You need the write permission on a directory to create or remove files in it, but not to write to a file in it. Most shell commands, when given an output file, simply open that file for writing, and replace the data that was previously in the file. The >
redirection operator truncates the existing file (i.e. deletes the existing file content, resulting in a file with length zero) and starts writing to it. The >>
redirection operator causes data to be appended to the end of the file.
Writing to files is limited by the possibilities offered by the low-level interface. You can overwrite bytes in a file in place, append to the end of the file, and truncate a file to a chosen length. You cannot insert bytes while shifting subsequent bytes forward (as in foobar
→ fooNEWSTUFFbar
) nor delete bytes while shifting subsequent bytes backwards (as in foobar
→ for
), except by simulating these operations by reading the data to move and writing it at its new location.
The problem with editing files in place is that it's difficult to ensure that the file content remains consistent if something goes wrong (program bug, disk full, power loss, …). This is why robust file processing usually involves writing a temporary file with the new data, then moving that temporary file into place.
Another limitation with editing files in place is that complex operations involving reads and writes are not atomic. This is a problem only if some other task may want to read the file at the same time as your modification. For example, if you change foobar
to fooNEWSTUFFbar
by reading the last 3 bytes (bar
) then writing the new data (foo
→ fooNEWSTUFF
) and finally appending the old tail (fooNEWSTUFF
→ fooNEWSTUFFbar
), a concurrent reader might see fooNEWSTUFF
, or even other partial states of the file with only part of the data written. Again, writing to a temporary file first solves this problem, because moving the temporary file in place is an atomic operation.
If you don't care about these limitations, then you can modify a file in place. Appending data is easy (>>
), most other transformations are more involved. A common pitfall is that
somefilter <somefile >somefile
does NOT apply somefilter
to the file content: the >
operator truncates the output file before somefilter
starts reading from it.
Joey Hess's moreutils contains a utility called sponge
which fixes this problem. Instead of redirecting the output to somefile
, you pipe it into sponge
, which reads all of its input and then overwrites the existing file with the input that it's read. Note that it's still possible to end up with partial data if the filter fails.
somefilter <somefile | sponge somefile
If you don't have sponge
, the portable easy way to fix this is to first read the data into memory:
content=$(cat somefile; echo a)
content=${content%a}
The echo a
bit is to preserve newlines at the end of the file — command substitution always strips off trailing newlines. You can then pass the content to a command:
printf %s "$content" | somefilter >somefile
This replaces the content of the file by the output of the filter. If the command fails for any reason, the original content of the file is lost and the file contains whatever data the command wrote before failing.
Beware that this method doesn't work for binary files, because most shells don't support null bytes.
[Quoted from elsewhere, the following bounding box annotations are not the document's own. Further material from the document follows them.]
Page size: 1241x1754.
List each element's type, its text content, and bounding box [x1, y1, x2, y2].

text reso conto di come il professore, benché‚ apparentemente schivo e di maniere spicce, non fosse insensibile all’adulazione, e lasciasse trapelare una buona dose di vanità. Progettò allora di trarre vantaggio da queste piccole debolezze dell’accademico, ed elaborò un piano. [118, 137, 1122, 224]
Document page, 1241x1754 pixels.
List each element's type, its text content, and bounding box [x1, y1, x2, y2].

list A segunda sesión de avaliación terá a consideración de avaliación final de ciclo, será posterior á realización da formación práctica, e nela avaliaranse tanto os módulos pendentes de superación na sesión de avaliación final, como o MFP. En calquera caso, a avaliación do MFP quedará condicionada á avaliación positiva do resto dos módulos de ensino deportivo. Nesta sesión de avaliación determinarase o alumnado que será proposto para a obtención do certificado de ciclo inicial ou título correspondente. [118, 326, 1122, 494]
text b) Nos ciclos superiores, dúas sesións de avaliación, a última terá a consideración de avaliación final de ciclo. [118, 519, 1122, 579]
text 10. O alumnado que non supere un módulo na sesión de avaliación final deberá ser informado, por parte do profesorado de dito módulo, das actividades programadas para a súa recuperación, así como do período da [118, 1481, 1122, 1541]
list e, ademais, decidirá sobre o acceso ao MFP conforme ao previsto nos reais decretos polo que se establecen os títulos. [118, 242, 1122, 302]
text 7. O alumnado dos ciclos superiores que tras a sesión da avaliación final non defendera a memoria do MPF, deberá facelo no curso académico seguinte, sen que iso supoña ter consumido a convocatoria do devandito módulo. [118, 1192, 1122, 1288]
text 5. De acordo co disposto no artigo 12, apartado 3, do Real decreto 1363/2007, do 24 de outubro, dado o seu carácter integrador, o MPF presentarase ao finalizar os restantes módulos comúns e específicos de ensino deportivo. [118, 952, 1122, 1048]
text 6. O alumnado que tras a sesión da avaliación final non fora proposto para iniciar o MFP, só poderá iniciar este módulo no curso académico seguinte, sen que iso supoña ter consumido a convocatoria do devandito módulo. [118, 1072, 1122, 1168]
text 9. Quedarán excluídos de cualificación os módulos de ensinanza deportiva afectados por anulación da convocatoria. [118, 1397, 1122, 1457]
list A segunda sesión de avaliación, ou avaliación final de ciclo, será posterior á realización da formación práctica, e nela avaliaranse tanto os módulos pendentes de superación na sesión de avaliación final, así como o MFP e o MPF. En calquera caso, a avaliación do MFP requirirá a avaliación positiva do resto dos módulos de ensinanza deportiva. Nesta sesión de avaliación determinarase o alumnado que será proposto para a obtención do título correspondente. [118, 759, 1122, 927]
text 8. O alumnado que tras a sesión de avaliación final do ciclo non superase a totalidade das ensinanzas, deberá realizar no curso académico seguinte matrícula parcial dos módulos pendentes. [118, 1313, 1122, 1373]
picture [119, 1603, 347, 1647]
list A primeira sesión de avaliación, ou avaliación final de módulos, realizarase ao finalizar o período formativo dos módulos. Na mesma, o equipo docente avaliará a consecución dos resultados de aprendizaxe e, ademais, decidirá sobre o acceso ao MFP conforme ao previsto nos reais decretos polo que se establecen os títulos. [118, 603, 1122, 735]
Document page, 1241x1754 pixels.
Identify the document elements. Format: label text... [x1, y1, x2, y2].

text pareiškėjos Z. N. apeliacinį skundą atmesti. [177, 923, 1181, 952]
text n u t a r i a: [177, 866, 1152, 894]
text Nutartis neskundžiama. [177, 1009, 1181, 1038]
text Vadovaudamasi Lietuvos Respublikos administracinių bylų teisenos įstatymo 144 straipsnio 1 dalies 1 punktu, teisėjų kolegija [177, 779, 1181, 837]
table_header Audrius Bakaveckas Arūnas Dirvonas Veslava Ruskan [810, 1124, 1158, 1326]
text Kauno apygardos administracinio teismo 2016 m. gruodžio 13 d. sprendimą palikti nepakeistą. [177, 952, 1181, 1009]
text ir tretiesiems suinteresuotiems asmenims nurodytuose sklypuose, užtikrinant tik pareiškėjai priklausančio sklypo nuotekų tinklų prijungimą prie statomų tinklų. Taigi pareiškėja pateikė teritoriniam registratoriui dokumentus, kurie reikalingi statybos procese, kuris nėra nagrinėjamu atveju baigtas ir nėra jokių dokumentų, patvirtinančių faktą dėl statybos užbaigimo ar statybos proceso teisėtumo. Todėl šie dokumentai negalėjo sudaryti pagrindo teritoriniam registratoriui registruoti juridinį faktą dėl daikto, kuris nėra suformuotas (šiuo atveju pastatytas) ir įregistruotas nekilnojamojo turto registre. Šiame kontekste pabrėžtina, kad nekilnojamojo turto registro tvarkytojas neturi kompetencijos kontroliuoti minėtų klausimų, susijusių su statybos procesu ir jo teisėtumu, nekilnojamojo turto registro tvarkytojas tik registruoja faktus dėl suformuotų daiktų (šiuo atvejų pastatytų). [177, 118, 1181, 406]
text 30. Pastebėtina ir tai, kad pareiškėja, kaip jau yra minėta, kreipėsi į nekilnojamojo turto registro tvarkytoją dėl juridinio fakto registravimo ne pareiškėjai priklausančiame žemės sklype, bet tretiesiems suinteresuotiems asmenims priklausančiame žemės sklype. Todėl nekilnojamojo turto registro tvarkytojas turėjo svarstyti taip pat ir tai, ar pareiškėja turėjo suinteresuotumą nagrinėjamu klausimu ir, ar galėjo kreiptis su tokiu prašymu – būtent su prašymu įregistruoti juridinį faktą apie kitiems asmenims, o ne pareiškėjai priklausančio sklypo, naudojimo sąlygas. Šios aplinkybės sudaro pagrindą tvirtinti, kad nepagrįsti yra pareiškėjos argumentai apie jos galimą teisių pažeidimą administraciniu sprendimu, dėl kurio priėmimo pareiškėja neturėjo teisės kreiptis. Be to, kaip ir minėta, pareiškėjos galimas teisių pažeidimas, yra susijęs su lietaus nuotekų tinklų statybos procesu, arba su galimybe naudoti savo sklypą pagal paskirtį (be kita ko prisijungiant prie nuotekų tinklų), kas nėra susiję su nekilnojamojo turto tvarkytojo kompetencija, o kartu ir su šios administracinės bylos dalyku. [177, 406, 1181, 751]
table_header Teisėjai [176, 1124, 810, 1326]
Another way to modify a file in place is to use the ed
editor, which bears a strong resemblance to sed
, but loads the file into memory and saves it in place, as opposed to sed's line-by-line operation.
Acting on a file without loading it into memory and without creating a temporary file is trickier with only standard shell tools, but it can be done. Shell redirection and most text processing utilities only let you append to a file or overwrite it from the beginning. You can use dd conv=notrunc seek=…
to overwrite data at some offset in a file without affecting the parts that aren't being overwritten; see Is there a way to modify a file in-place? for an example.